== WAT GEVRAAGD WORDT ==
1. Welke rechterlijke functies en instanties worden in de uitspraak over de huurwoning genoemd? Geef ze allemaal.
2. Hoe hoog is de huurachterstand die Woonbron volgens de uitspraak over de huurwoning stelt?
3. Schrijf alsjeblieft een vervolg op de uitspraak over de huurwoning, aansluitend op de laatste zin.

== GEGEVEN TEKST ==
* * *

De videobeelden bevestigen dus de meldingen van omwonenden en het politierapport.
2.7.
Tijdens de mondelinge behandeling heeft [gedaagde] verklaard dat zijn gedrag het gevolg is van [naam 3], zijn buurman. [naam 3] heeft hem namelijk vaak uitgedaagd en geprovoceerd waardoor [gedaagde] zich op een bepaalde manier heeft gedragen. Dit wordt ook bevestigd door verklaringen van bekenden van [gedaagde] en andere omwonenden. Zij ervaren daarentegen geen overlast van [gedaagde]. Wat daar ook allemaal van zij, dit betekent niet dat [gedaagde] niet verantwoordelijk is voor zijn eigen handelen. Op grond van het voorgaande staat vast dat sprake is van structurele en ernstige overlast van [gedaagde] die zorgt voor een ingrijpende verstoring van het woongenot van omwonenden in de directe omgeving. De kinderen van omwonenden voelen zich ook niet veilig door het gedrag van [gedaagde] en dat is te begrijpen onder de genoemde omstandigheden. Onder deze omstandigheden kan van Woonbron niet worden verwacht dat zij de woning nog langer beschikbaar stelt aan [gedaagde]. Het belang van [gedaagde] bij het behoud van de woning moet voor dit belang van Woonbron wijken. Hierbij weegt de kantonrechter mee dat ter zitting is gebleken dat [gedaagde] op dit moment al drie maanden is gedetineerd. Hoewel uit productie 25 van de dagvaarding volgt dat [naam 3] aangifte heeft gedaan van doodsbedreiging aan de zijde van [gedaagde], is niet duidelijk geworden of de dit de reden is van zijn detentie. [gedaagde] heeft ter zitting verklaard dat hij in voorlopige hechtenis zit in verband met een incident met [naam 3]. Dit betekent in ieder geval dat de rechter-commissaris en vervolgens de rechtbank heeft geoordeeld dat er sprake is van ernstige bezwaren tegen [gedaagde], dat wil zeggen meer dan een redelijk vermoeden van schuld dat hij een strafbaar feit heeft begaan waarvoor een bevel tot voorlopige hechtenis kan worden gegeven. Het is vooralsnog niet bekend wanneer hij weer op vrije voeten komt. Dit betekent dus dat hij de woning in ieder geval voor een onbepaalde periode niet kan bewonen.
Huurachterstand
2.8.
[gedaagde] heeft de door Woonbron gestelde huurachterstand ter hoogte van € 3.418,20 niet weersproken. Dat bedrag moet hij dus nog betalen. Wel heeft [gedaagde] aangevoerd dat Woonbron geen melding van de betalingsachterstand heeft gedaan bij de gemeente en dat de huurachterstand is opgelopen doordat hij in detentie zit. De kantonrechter is van oordeel dat niet aannemelijk is dat een tijdige vroegsignalering het steeds verder oplopen van de huurachterstand had kunnen voorkomen. Daarnaast is gebleken dat de huur voordat [gedaagde] in detentie zat ook niet werd betaald. Er is bovendien geen enkel toekomstperspectief dat [gedaagde] de komende huurpenningen voortaan tijdig zal gaan betalen of de opgelopen achterstand zal gaan inlopen.

* * *

== INVOERGEGEVENS ==
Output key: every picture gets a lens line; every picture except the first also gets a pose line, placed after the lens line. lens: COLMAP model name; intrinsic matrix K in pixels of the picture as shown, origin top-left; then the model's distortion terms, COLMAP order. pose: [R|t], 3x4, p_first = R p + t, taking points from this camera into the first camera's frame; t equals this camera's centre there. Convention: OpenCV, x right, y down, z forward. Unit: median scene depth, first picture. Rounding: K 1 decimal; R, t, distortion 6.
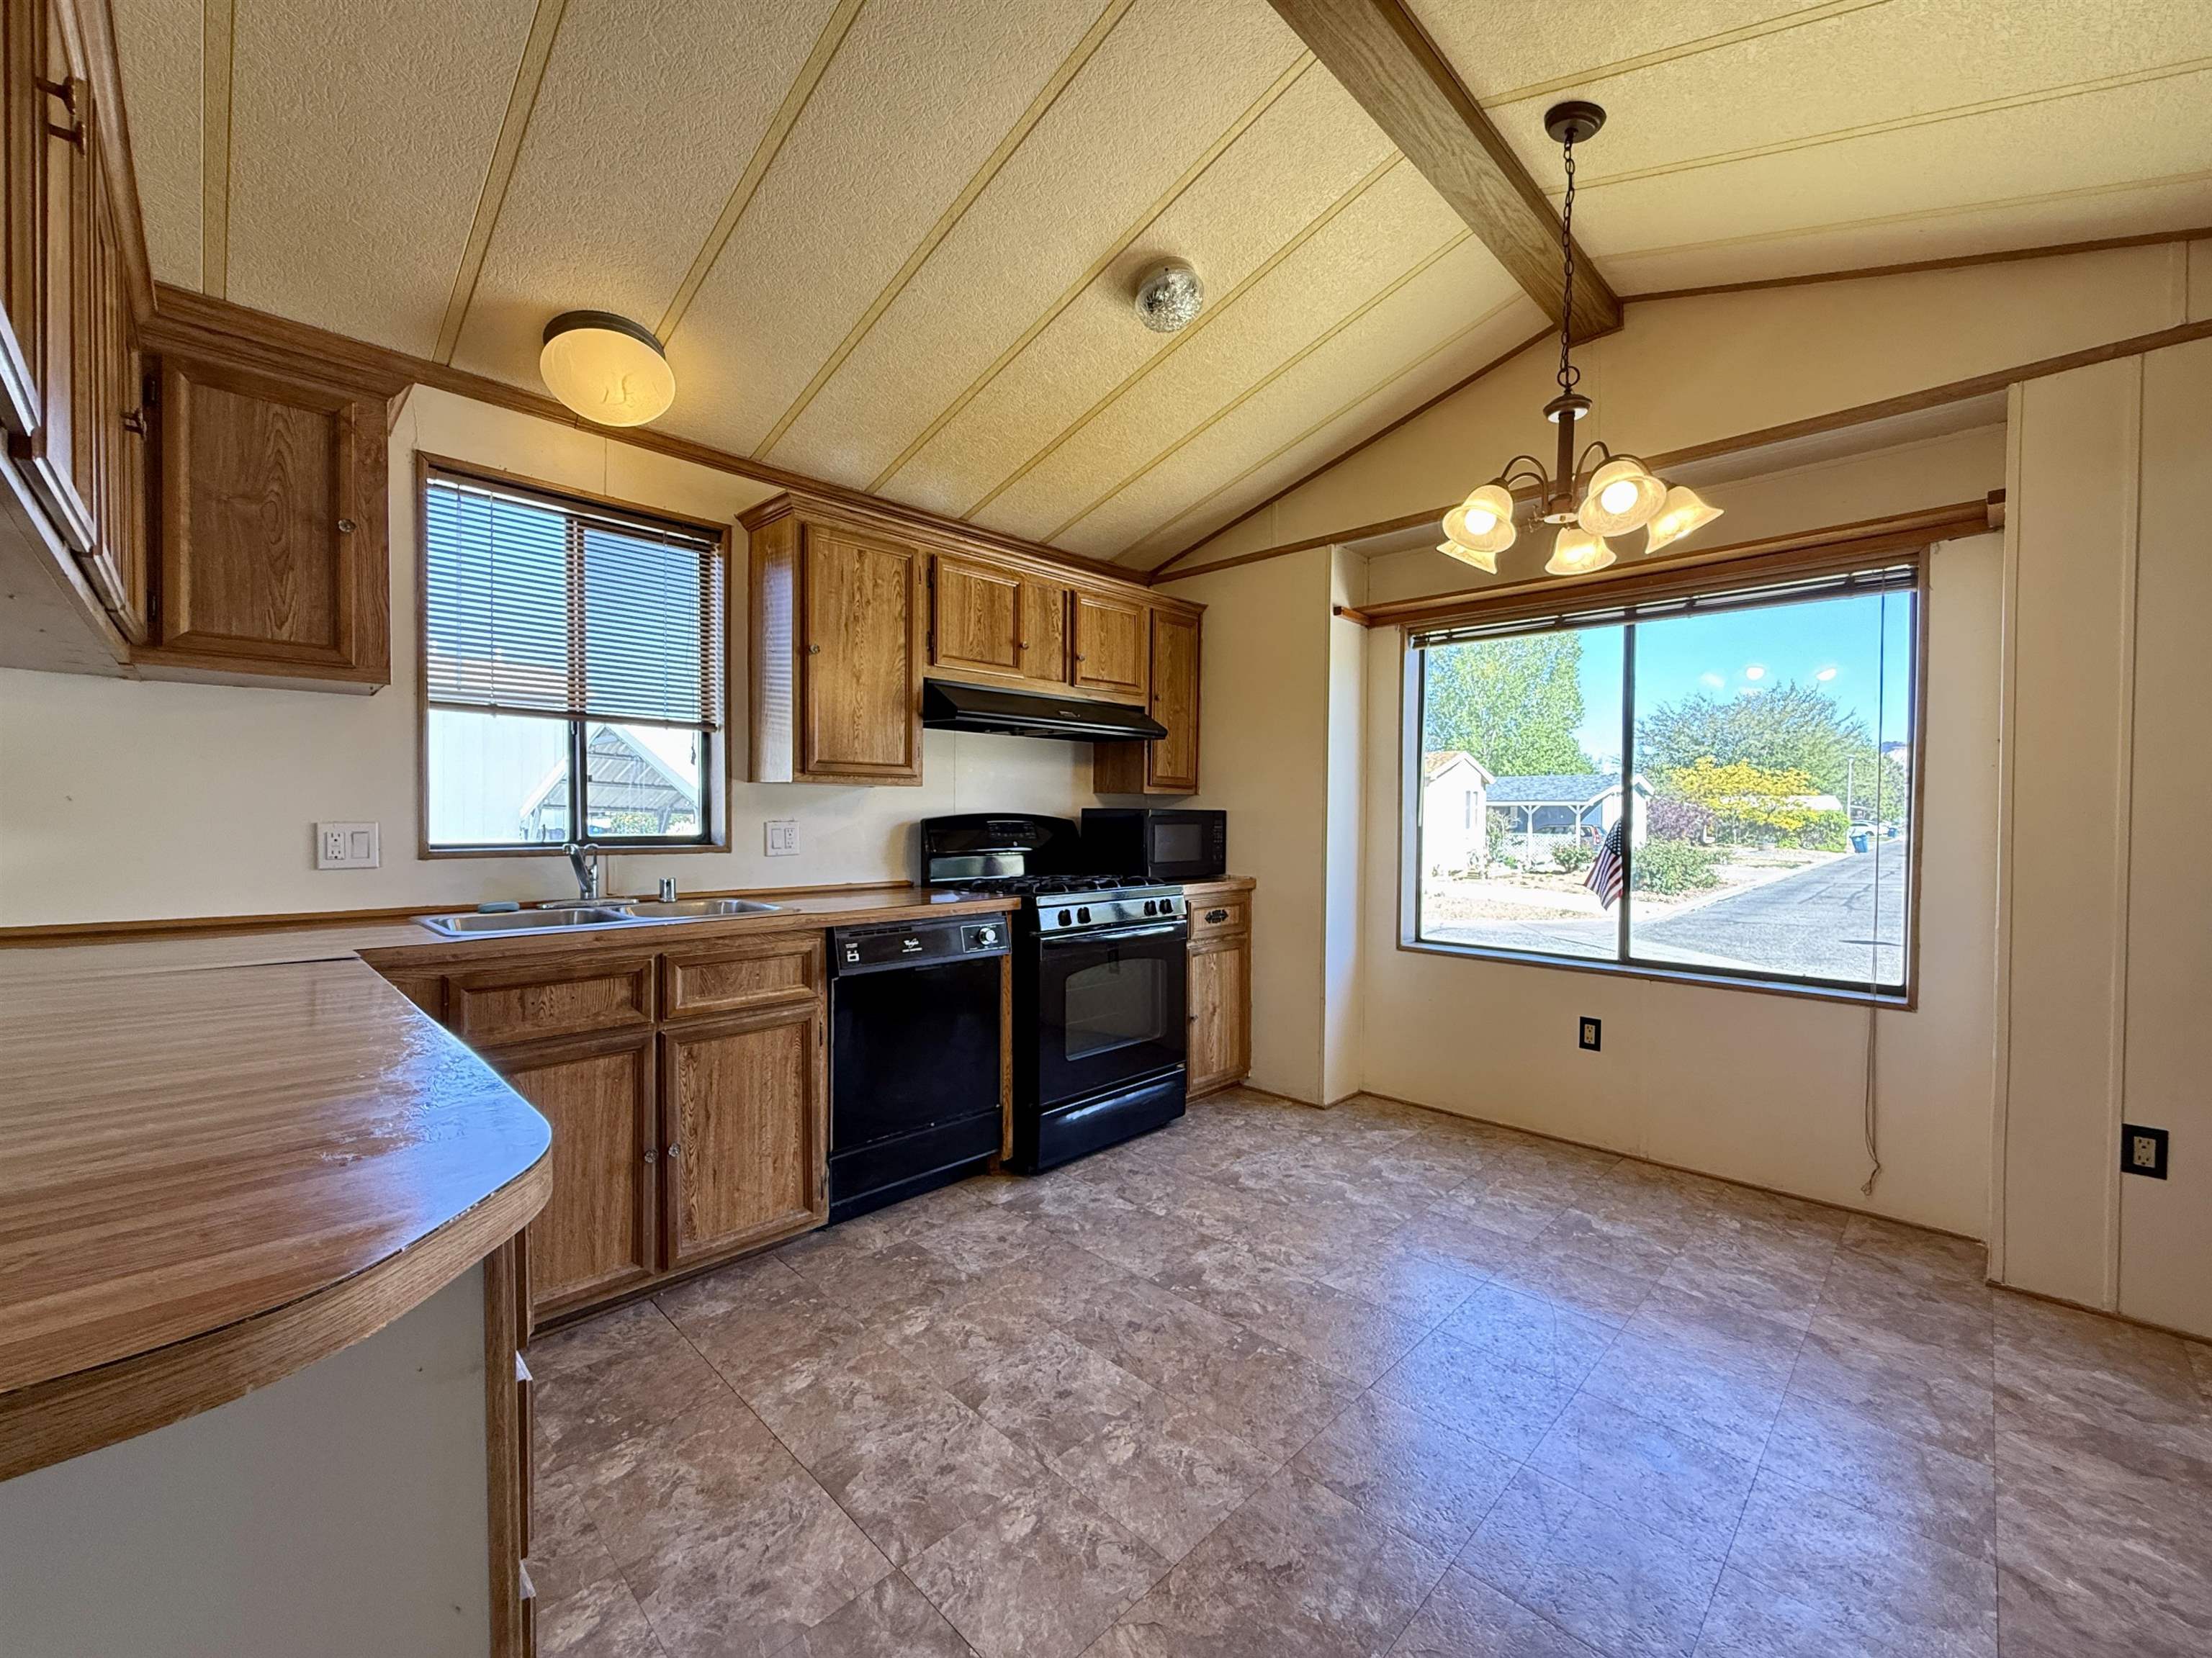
lens RADIAL K [[894.7, 0, 1106.0], [0, 894.7, 829.0], [0, 0, 1]] dist [-0.000185, -0.000138]
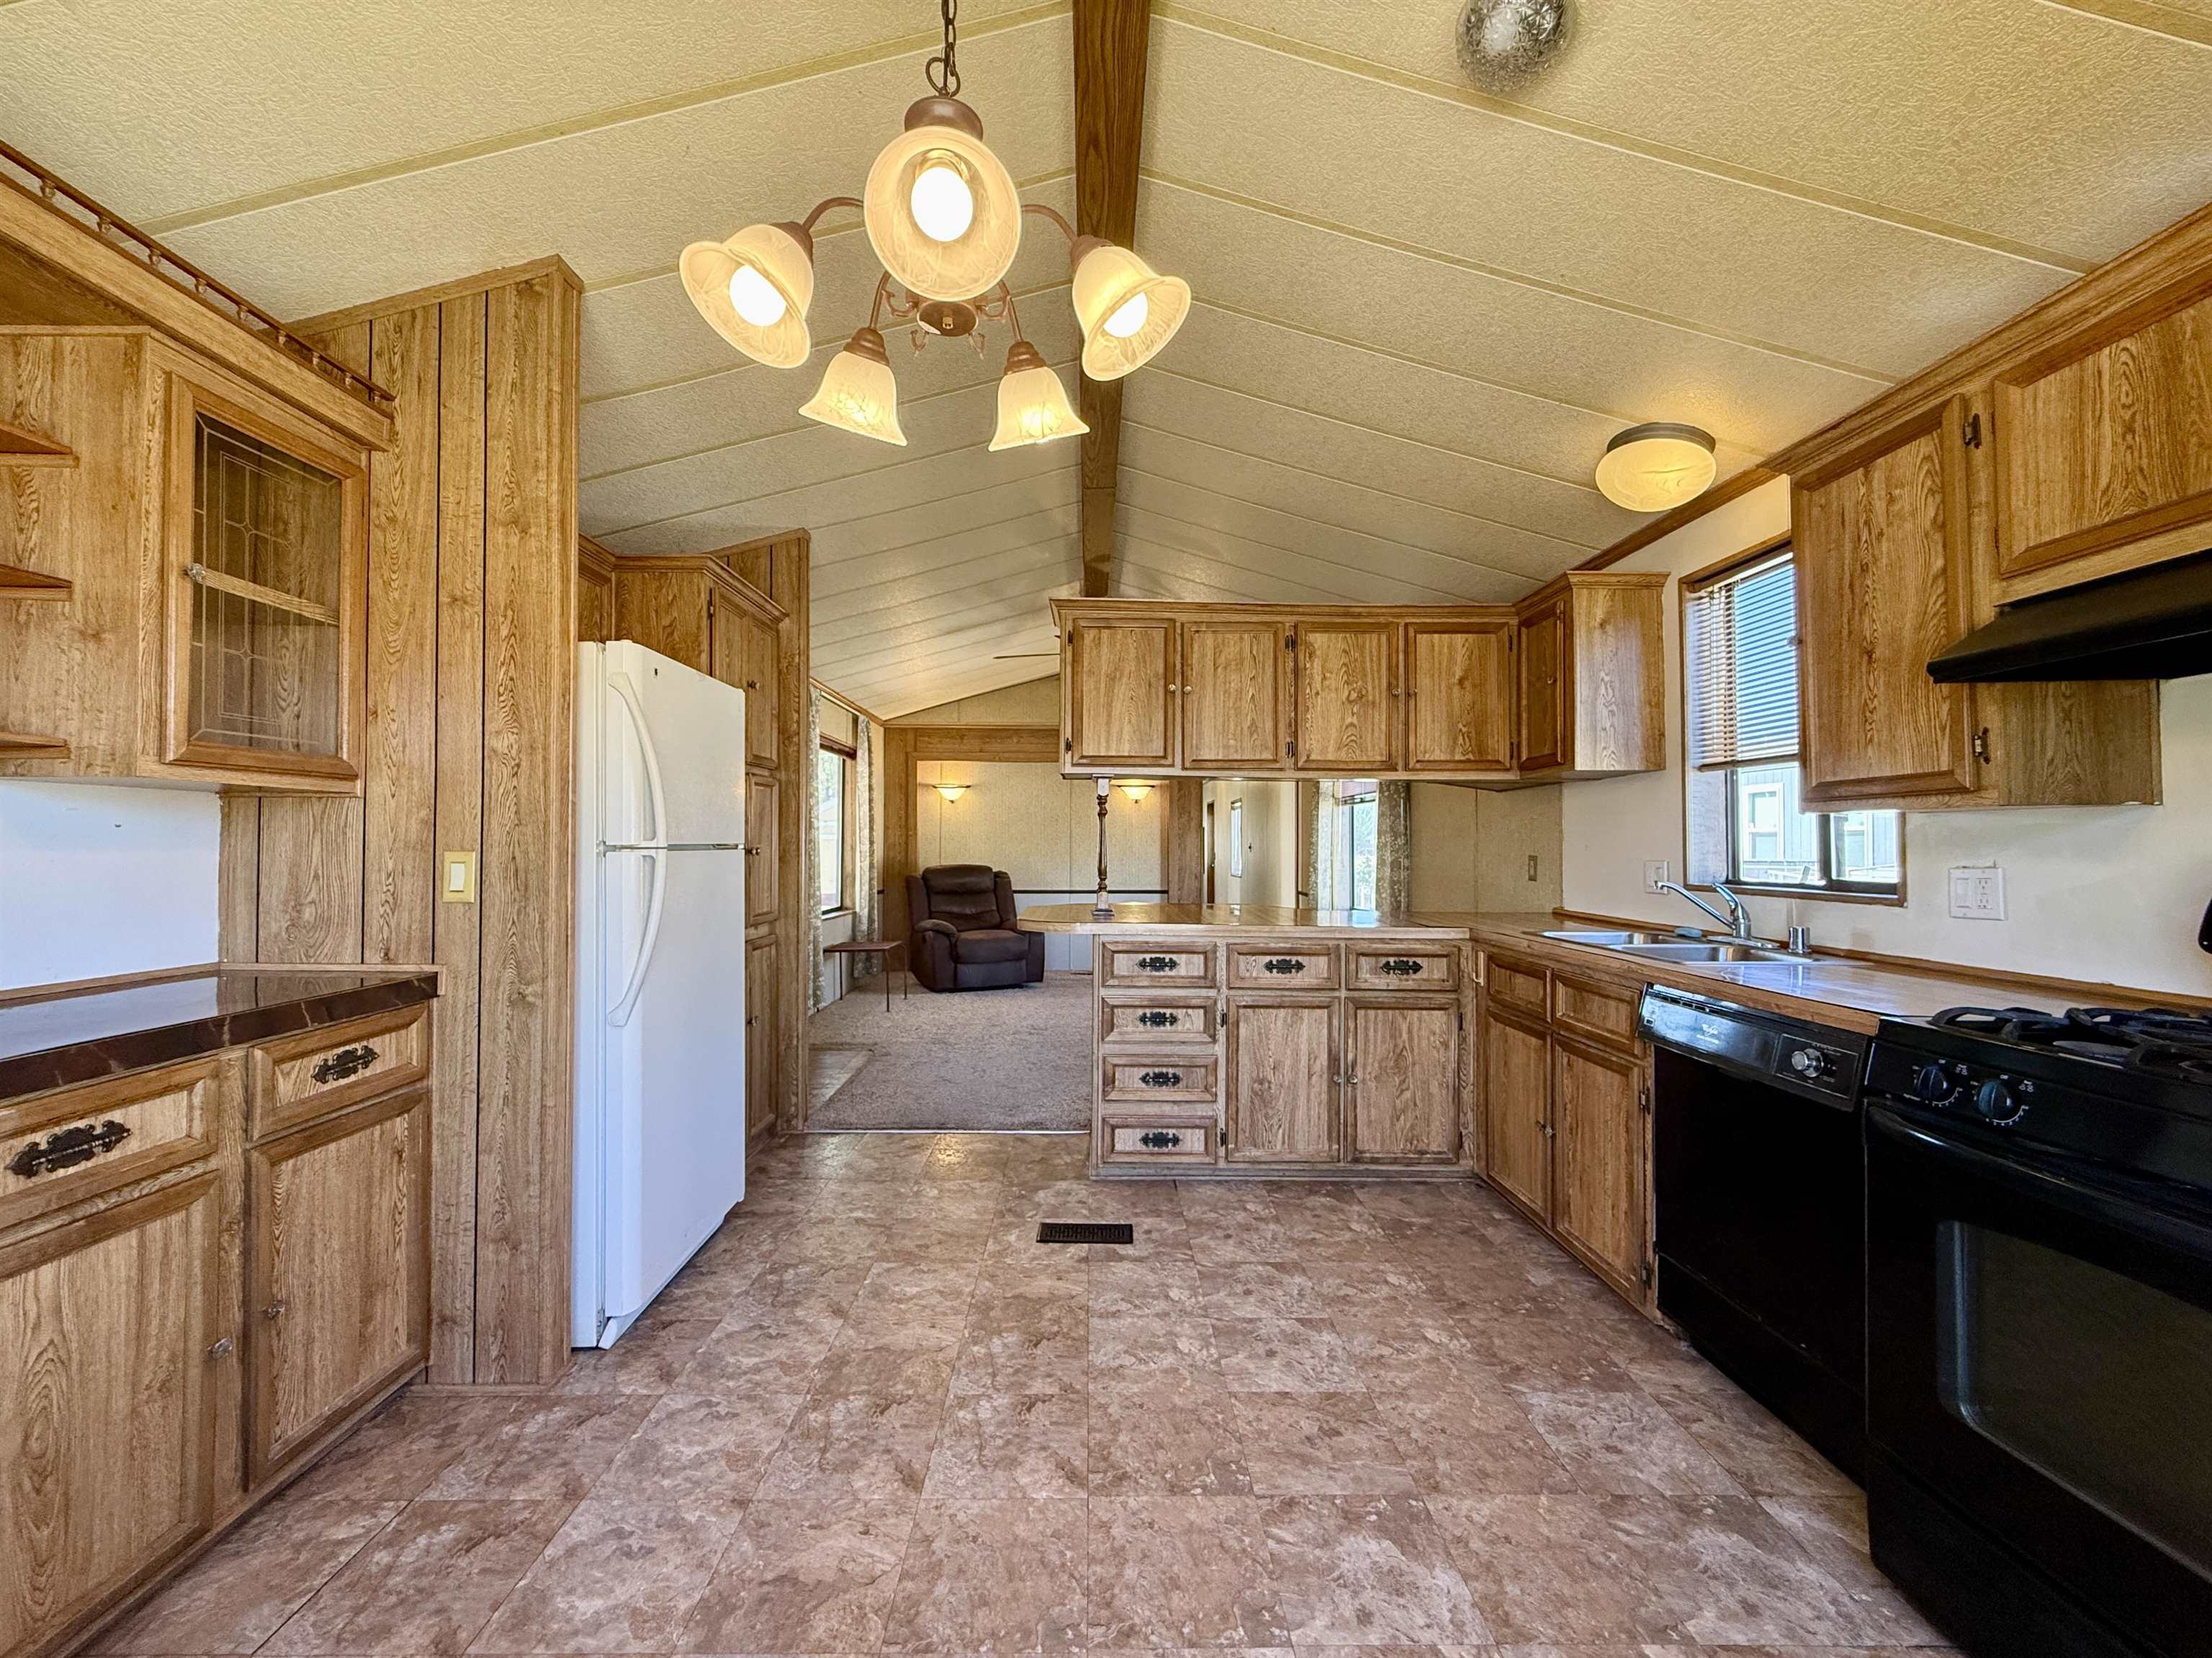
lens RADIAL K [[880.8, 0, 1096.3], [0, 880.8, 828.0], [0, 0, 1]] dist [-0.000017, 0.000095]
pose [[-0.706876, -0.024321, -0.706919, 0.583860], [-0.018982, 0.999701, -0.015413, -0.015436], [0.707083, 0.002523, -0.707126, 1.028107]]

* * *

== JE ANTWOORDEN ==
1.
- kantonrechter
- rechter-commissaris
- rechtbank

2. € 3.418,20.

3.
2.9.
Op grond van de vorenstaande overwegingen is het naar het oordeel van de kantonrechter voldoende aannemelijk dat de door [gedaagde] veroorzaakte overlast zo ernstig en structureel is dat het in een bodemprocedure tot een ontbinding van de huurovereenkomst zal leiden. Het is daarnaast ook aannemelijk dat de hoogte van de huurachterstand op zichzelf al tot dit oordeel zal leiden. Vooruitlopend hierop moet [gedaagde] de woning ontruimen en verlaten.
2.10.
Omdat [gedaagde] op grond van de huurovereenkomst verplicht is maandelijks de huur aan Woonbron te betalen, zal hij ook worden veroordeeld om vanaf januari 2025 tot aan de datum van ontruiming per maand de huurprijs van € 570,32 aan Woonbron te betalen.
Wettelijke rente
2.11.
De rente wordt toegewezen, omdat Woonbron genoeg heeft gesteld waaruit volgt dat deze moet worden betaald en [gedaagde] dat niet heeft betwist.
Proceskosten
2.12.
De proceskosten komen voor rekening van [gedaagde], omdat hij ongelijk krijgt (artikel 237 Rv). De kantonrechter begroot de kosten die [gedaagde] aan Woonbron moet betalen op € 144,47 aan dagvaardingskosten, € 496,- aan griffierecht, € 543,- aan salaris voor de gemachtigde en € 135,- aan nakosten. Dat is in totaal € 1.318,47. Hier kan nog een bedrag bij komen als dit vonnis wordt betekend.
Ontruimingskosten
2.13.
Als [gedaagde] de woning niet zelf ontruimt dan moet hij ook de kosten voor de ontruiming betalen. De kantonrechter kan deze kosten op dit moment echter nog niet begroten. Voor deze kosten zal daarom geen aparte veroordeling worden gegeven.
Uitvoerbaar bij voorraad
2.14.
Dit vonnis wordt uitvoerbaar bij voorraad verklaard, omdat Woonbron dat eist en [gedaagde] daar geen bezwaar tegen heeft gemaakt (artikel 233 Rv). Dat betekent dat het vonnis meteen mag worden uitgevoerd, ook als één van de partijen aan een hogere rechter vraagt om de zaak opnieuw te beoordelen.

3.De beslissing

De kantonrechter:
3.1.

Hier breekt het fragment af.